Responda às perguntas abaixo com base na carta do Seringal Canadá.
(a) Em que trecho de rio se localiza o Seringal Canadá?
(b) Na casa de quem está morando quem escreve a carta?
(c) Com que palavras o patrão se refere ao povo?

#### TEXTO DO EXERCÍCIO:
%%

Vida e Histórias de Doroti Schwade: Texto 6

Carta do Seringal Canadá

(Obs.: Este seringal se localiza no médio rio Envira. Doroti, era então coordenadora do CIMI/Amazônia Ocidental. A Prelazia de Cruzeiro do Sul, ainda olhava com muitas reservas o CIMI. Por isso Doroti acompanhou o padre vigário de Feijó, em viagem de desobriga, como catequista e não como membro do CIMI, para com mais tranqüilidade poder fazer o levantamento da situação dos índios naquela região. Subiu o rio Envira até o povo Kampa ou Ashanika, na fronteira com o Peru.)

Seringal Canadá / 11-10-1976

"Estou morando na casa do professor, ele é também funcionário do barracão (loja). Aqui, pelo menos perto da sede, o pessoal não é tão pobre, parece que o alimento não falta.
O regime, no entanto, é muito parecido com a casa grande e senzala. Não há o castigo físico, mas muita submissão. O patrão é despótico e fala em altos brados que “este povo é preguiçoso, ignorante”. A religião pregada pelo padre é ainda mais despótica do que a autoridade do patrão. Confissões obrigatórias. Quando a gente fica por detrás dos bastidores observando, a gente vê que a confissão pode ser um terror.
A visita do padre em vez de ser a comunicação da graça (comunicação dialogo, amor), parece este injetar do medo nas almas deste povo oprimido. Desse jeito ele nem pode se organizar em grupos, pois tudo o que surgir espontaneamente e não for de acordo com as regras de moral imposta pelo padre, será automaticamente violentada.
Às vezes me sinto fariseu, outras vezes Judas, outras Pedro negando, outras ainda e de modo muito doloroso o Pilatos, lavando as mãos ante a agressão aos humildes e inocentes cristãos.
Não sei se o que falo não vai criar confusão para o povo, mas procuro mostrar que Deus não é um patrão mau, mas um Deus de misericórdia.
Procuro incentivar a fé para a esperança e a caridade.”

%%

#### DADOS FORNECIDOS:
%%

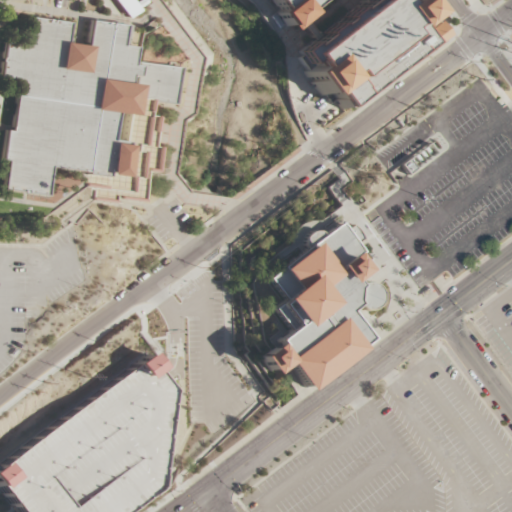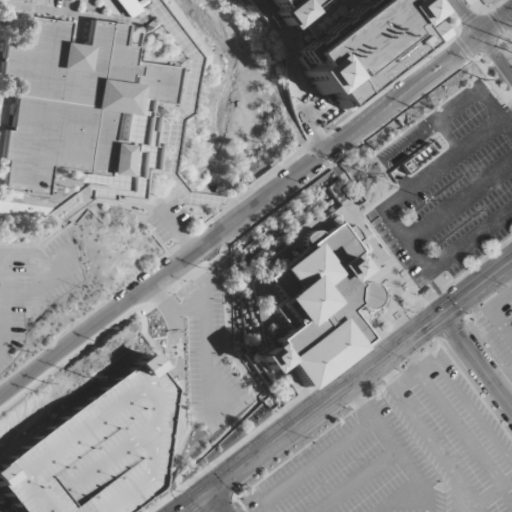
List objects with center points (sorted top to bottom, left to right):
parking lot: (43, 3)
building: (230, 8)
building: (291, 11)
road: (67, 14)
road: (146, 17)
road: (468, 18)
road: (314, 19)
road: (434, 21)
road: (497, 26)
road: (508, 32)
road: (508, 41)
power tower: (512, 43)
building: (367, 46)
building: (368, 47)
road: (497, 55)
road: (507, 59)
road: (289, 67)
building: (73, 103)
building: (77, 104)
road: (179, 116)
road: (301, 154)
road: (320, 158)
road: (334, 167)
power tower: (361, 168)
road: (338, 184)
parking lot: (445, 185)
road: (304, 187)
road: (349, 210)
road: (241, 217)
road: (150, 229)
road: (178, 232)
road: (3, 255)
road: (509, 270)
road: (463, 274)
road: (163, 300)
road: (7, 304)
building: (317, 307)
building: (312, 308)
road: (475, 313)
traffic signals: (443, 314)
road: (175, 322)
parking lot: (498, 325)
road: (425, 326)
road: (204, 333)
road: (95, 339)
road: (498, 345)
road: (490, 347)
road: (172, 349)
road: (180, 349)
road: (477, 361)
building: (143, 367)
road: (245, 373)
road: (169, 374)
power tower: (83, 375)
road: (359, 377)
road: (404, 386)
road: (296, 400)
road: (360, 403)
road: (473, 412)
parking lot: (454, 435)
parking garage: (96, 451)
building: (96, 451)
road: (477, 455)
road: (446, 465)
parking lot: (353, 471)
road: (357, 482)
road: (0, 490)
traffic signals: (205, 492)
road: (186, 500)
road: (163, 501)
road: (191, 502)
road: (212, 502)
road: (323, 508)
road: (12, 510)
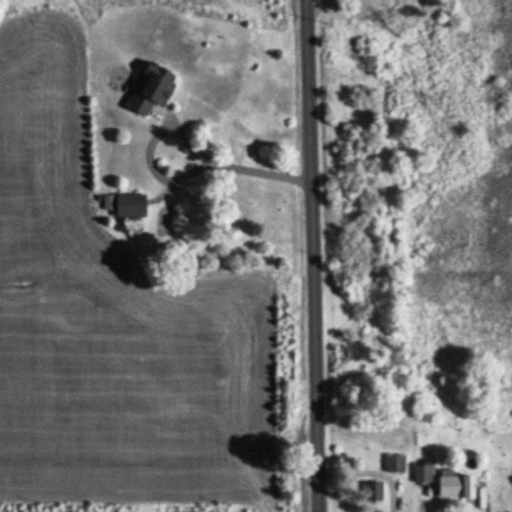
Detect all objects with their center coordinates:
road: (328, 7)
building: (154, 90)
road: (197, 134)
building: (132, 206)
road: (319, 255)
crop: (120, 316)
building: (397, 464)
building: (424, 474)
building: (458, 486)
building: (375, 492)
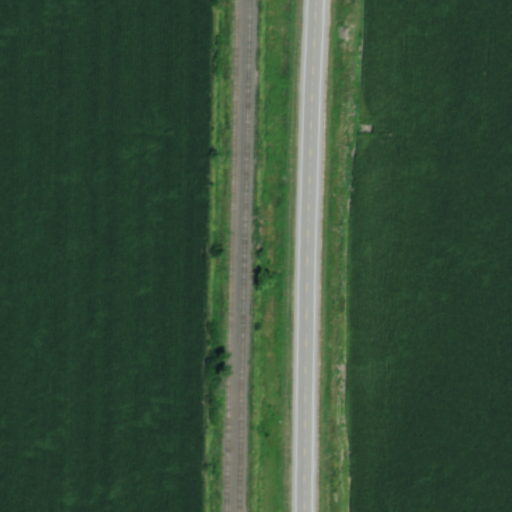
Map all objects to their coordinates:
crop: (100, 254)
road: (303, 255)
railway: (223, 256)
railway: (236, 256)
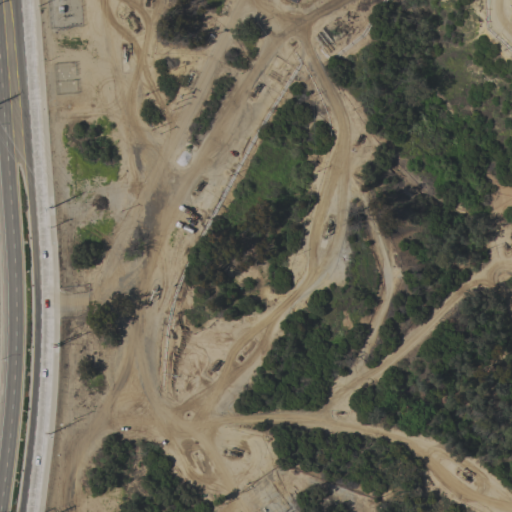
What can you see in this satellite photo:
road: (399, 7)
road: (9, 30)
petroleum well: (124, 55)
petroleum well: (252, 88)
road: (109, 90)
road: (154, 172)
petroleum well: (197, 187)
petroleum well: (327, 228)
road: (334, 234)
petroleum well: (504, 244)
road: (38, 285)
road: (12, 286)
road: (504, 290)
petroleum well: (152, 294)
road: (384, 298)
road: (430, 319)
petroleum well: (247, 353)
petroleum well: (214, 364)
road: (156, 413)
road: (352, 429)
road: (89, 431)
petroleum well: (232, 453)
petroleum well: (463, 476)
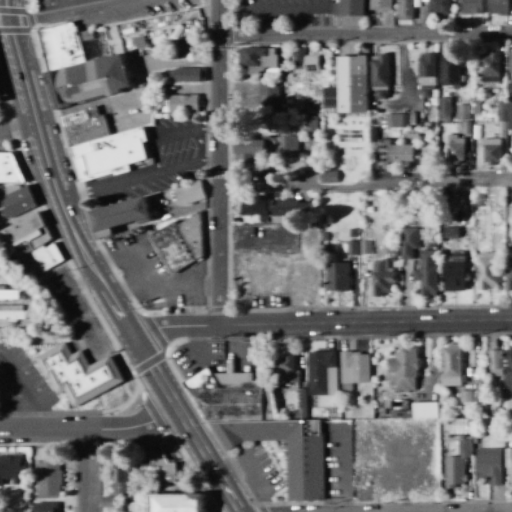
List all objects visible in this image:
building: (380, 5)
building: (437, 7)
building: (470, 7)
building: (496, 7)
building: (347, 8)
road: (278, 9)
road: (71, 13)
road: (3, 22)
road: (368, 37)
building: (257, 60)
building: (303, 62)
building: (510, 62)
building: (79, 67)
building: (489, 67)
building: (449, 70)
building: (188, 75)
building: (426, 75)
building: (350, 84)
building: (508, 87)
building: (267, 98)
building: (178, 103)
building: (443, 109)
building: (462, 112)
building: (504, 114)
building: (396, 121)
building: (309, 124)
road: (19, 127)
road: (170, 133)
building: (101, 144)
road: (197, 145)
building: (252, 146)
building: (287, 146)
road: (44, 147)
building: (454, 148)
building: (490, 151)
road: (227, 164)
road: (143, 175)
building: (327, 176)
road: (369, 184)
building: (187, 193)
building: (275, 209)
building: (116, 216)
building: (23, 234)
building: (408, 242)
building: (178, 245)
building: (358, 247)
building: (46, 256)
building: (508, 269)
building: (486, 271)
building: (453, 272)
building: (426, 273)
building: (335, 276)
building: (381, 278)
road: (118, 312)
building: (12, 313)
road: (320, 324)
building: (450, 366)
building: (286, 369)
building: (353, 369)
building: (403, 370)
building: (320, 373)
building: (501, 373)
building: (77, 374)
building: (423, 410)
road: (184, 424)
building: (260, 428)
road: (90, 431)
building: (508, 464)
building: (160, 465)
building: (455, 466)
building: (488, 467)
building: (11, 468)
road: (88, 472)
building: (47, 479)
building: (121, 482)
building: (176, 503)
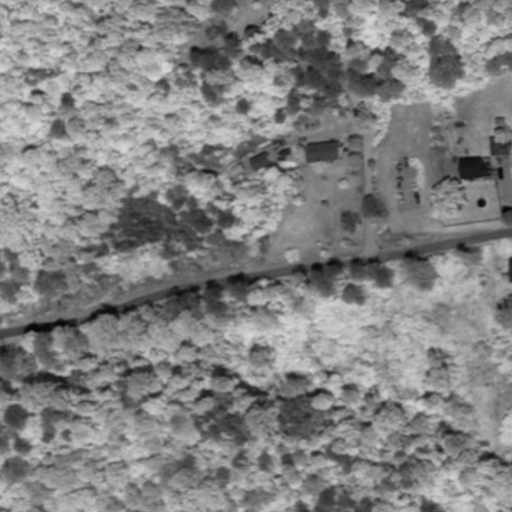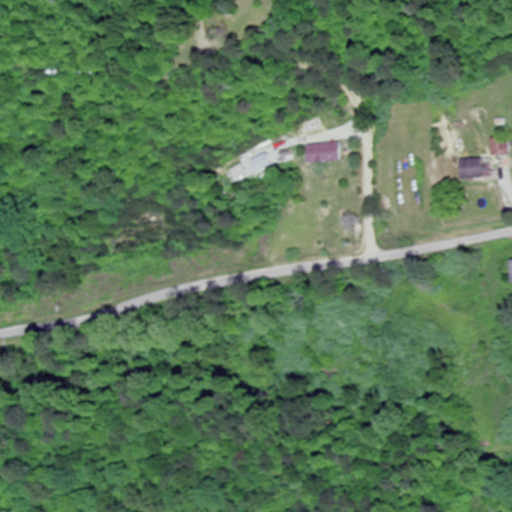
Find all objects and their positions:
building: (502, 147)
building: (332, 153)
building: (478, 169)
road: (254, 276)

%%

#### RESPOSTA:
(a) No médio rio Envira.
(b) Na casa do professor, que também é funcionário do barracão (loja).
(c) Ele diz que "este povo é preguiçoso, ignorante".